An amazing thing happened after we published this story about the appearance of a Claremont Diner-style cheesecake at Jack’s Cafe. Greg Langan, the spouse of MyVeronaNJ.com co-founder Julia Martin Langan, was at Jack’s with one of their children having lunch when a deliveryman popped in with a box. It contained a cheesecake, and a most remarkable letter, which we are reproducing below. Written by Jeffrey J. Jensen, the director of operations for Carnegie Deli Products in Carlstadt, it tells a story I’d never heard before about the origins of the Claremont Diner’s famous dessert. Read on:

Dear Jack,

You don’t know me, but after reading the little article about the Claremont Diner Cheesecake on the Internet, I couldn’t help but drop you a line.

By now you have already opened my Carnegie Deli cheesecake and I hope you accept my token of friendship. I’ll give you a brief history of this cake.

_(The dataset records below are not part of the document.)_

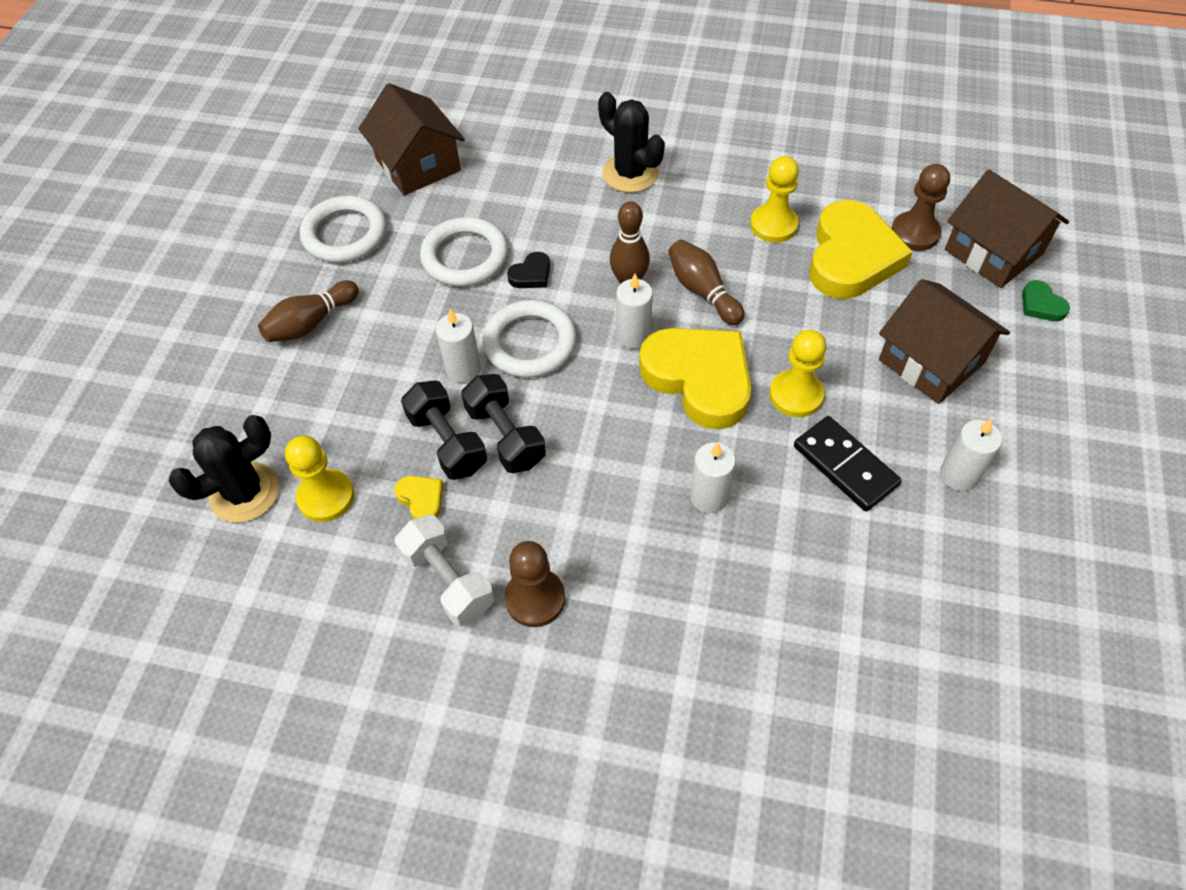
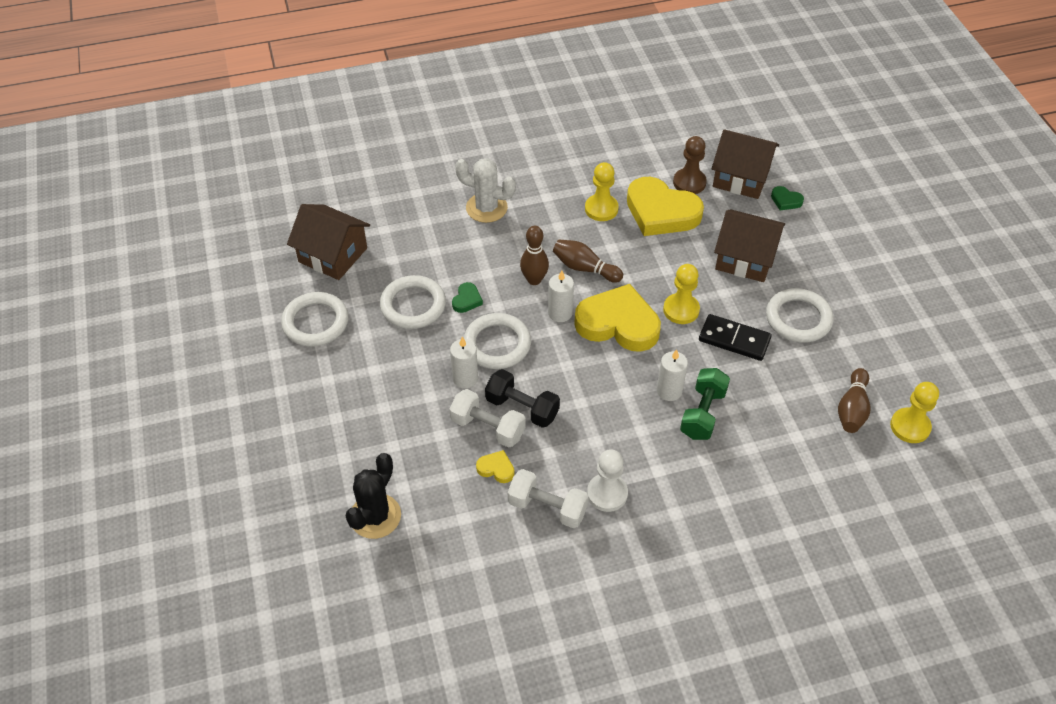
camera: 30 degrees left, 5 degrees down
(311, 323) = (337, 391): brown bowling pin -> brown bowling pin (852, 409)
(326, 497) = (432, 494): yellow pawn -> yellow pawn (910, 426)
(447, 442) = (488, 427): black dumbbell -> white dumbbell
(531, 274) = (467, 300): black heart -> green heart
(535, 598) = (607, 493): brown pawn -> white pawn
(630, 173) = (486, 208): black cactus -> white cactus
(735, 548) = (703, 413): none -> green dumbbell
(851, 257) = (661, 212): yellow heart -> yellow heart turned 135 degrees clockwise
(958, 475) = (798, 318): white candle -> white ring

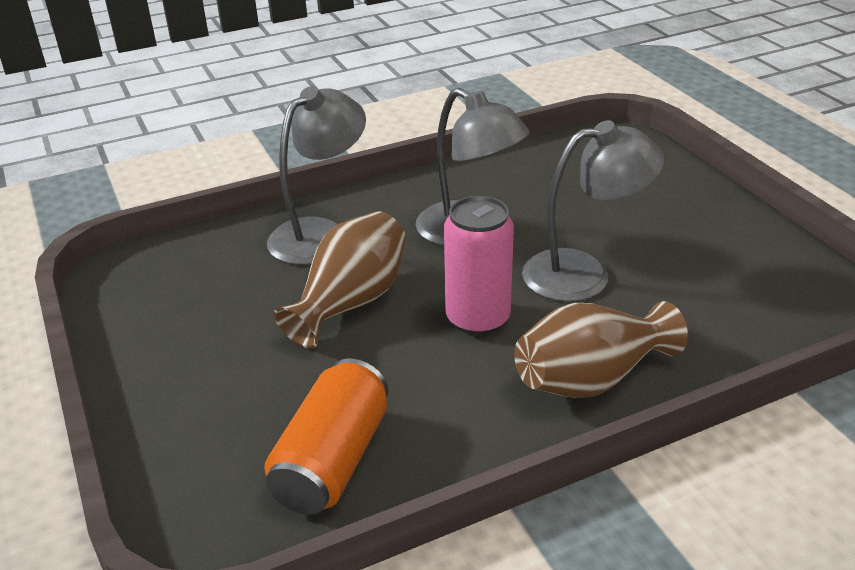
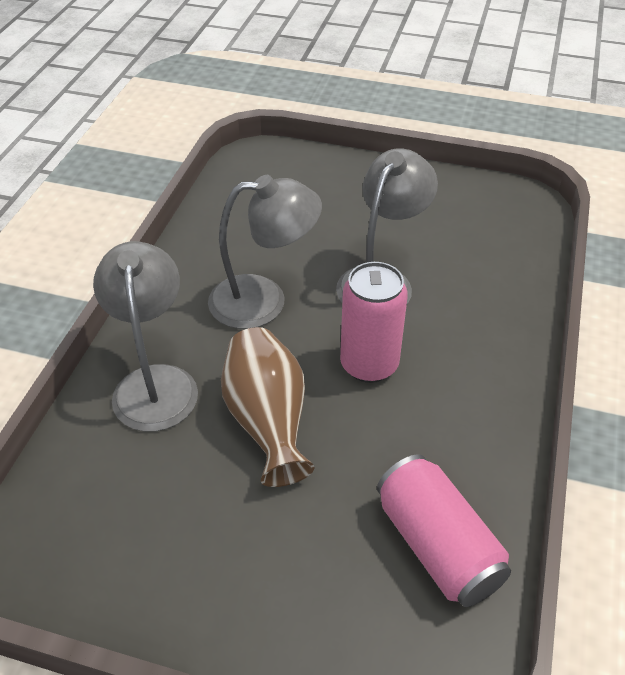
camera: 50 degrees left, 10 degrees up
(332, 460) = (437, 546): orange can -> pink can
(591, 378) = (488, 353): brown vase -> none

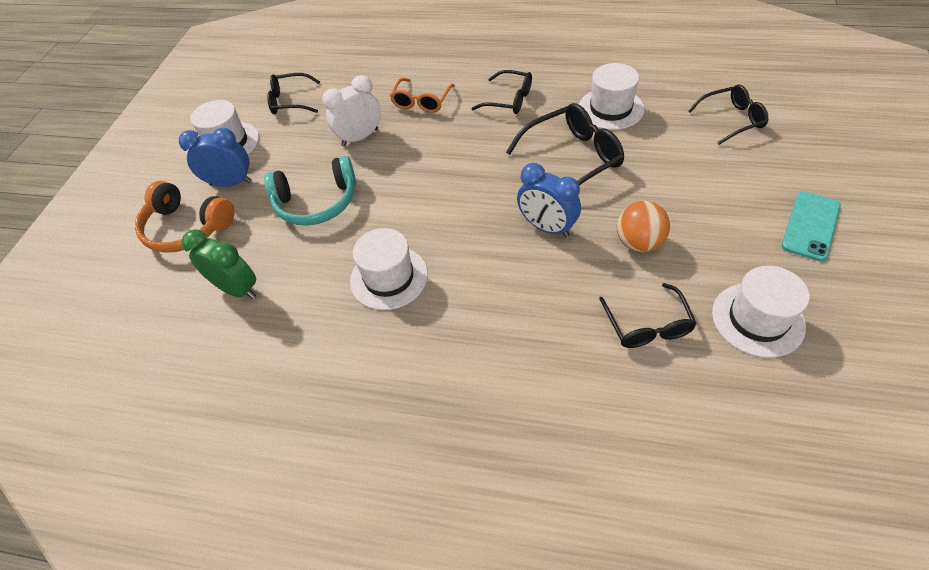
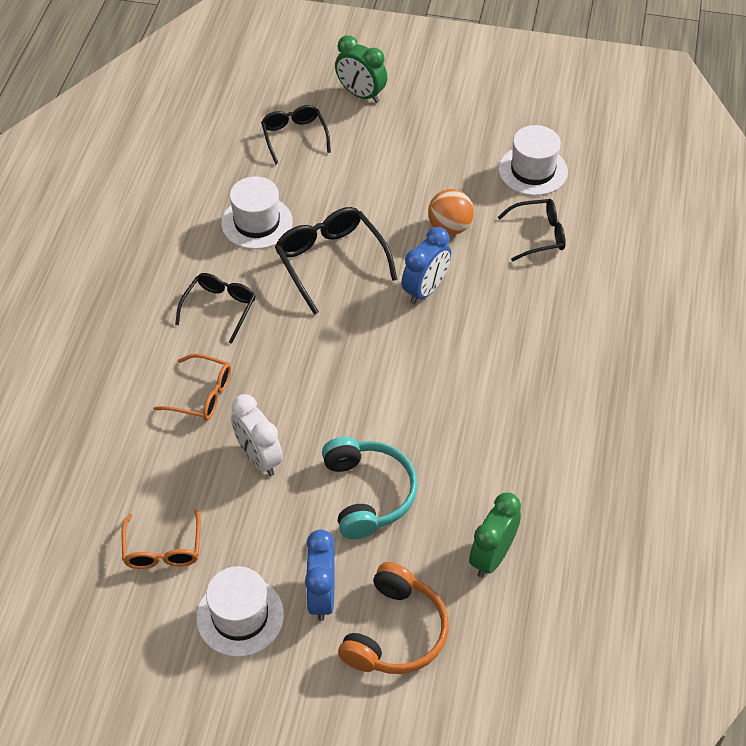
camera: 95 degrees left, 0 degrees up
(290, 101) = (163, 549): black glasses -> orange glasses
(389, 277) = (481, 417): white hat -> none
(811, 226) = (439, 119): turquoise phone -> none
(819, 160) = (361, 94): none -> green clock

My dad was a trained pastry chef from Denmark. After jumping ship in Hoboken during the ’30s, he found plenty of jobs in Brooklyn and Manhattan. His big job in NYC was as pastry chef at Lindy’s, where he picked up their famous cheesecake recipe. Dad subsequently took that recipe with him to all his future pastry jobs, some of which included the Fontainebleau in Miami and Pumpernicks, and many others.

We also lived a couple of years in Cuba while Dad worked at Batista’s Varadero Beach Hotel. Long story short (I’ll try), Dad came back to the States when Castro took over and started working at the Weequahic Diner in Newark, NJ. Later, Morris and Leo [Bauman] took over the Claremont Diner in Verona and took my Dad along to open the bakery and supply baked goods for both locations. Dad was with them as pastry chef to the end. When Harold had the place for a time, “Harold’s” Harold took my Dad out of retirement and had my Dad picked up and dropped off back at home each day.

My Dad was Lars C. Jensen, otherwise known as “Jeff”. I’m Little Jeff, and the cheesecake I sent you is made from the recipe Dad gave me when I apprenticed with him at the Claremont Diner 40 years ago. The recipe is free and can be found on the Carnegie Deli’s website. I’ve been working for the Carnegie Deli for 22 years now and have developed the wholesale end of the business as well as our website. I would love to speak with you anytime. Feel free to call any morning.

Now you know “the rest of the story”.

Thanks for letting me bend your ear.

Very truly,
Jeffrey J. Jensen
Director of Operations

Lars Jensen in the Claremont Diner's kitchen (photo courtesy Jeffrey J. Jensen)
Lars C. “Jeff” Jensen in the Claremont Diner’s kitchen (photo courtesy Jeffrey J. Jensen)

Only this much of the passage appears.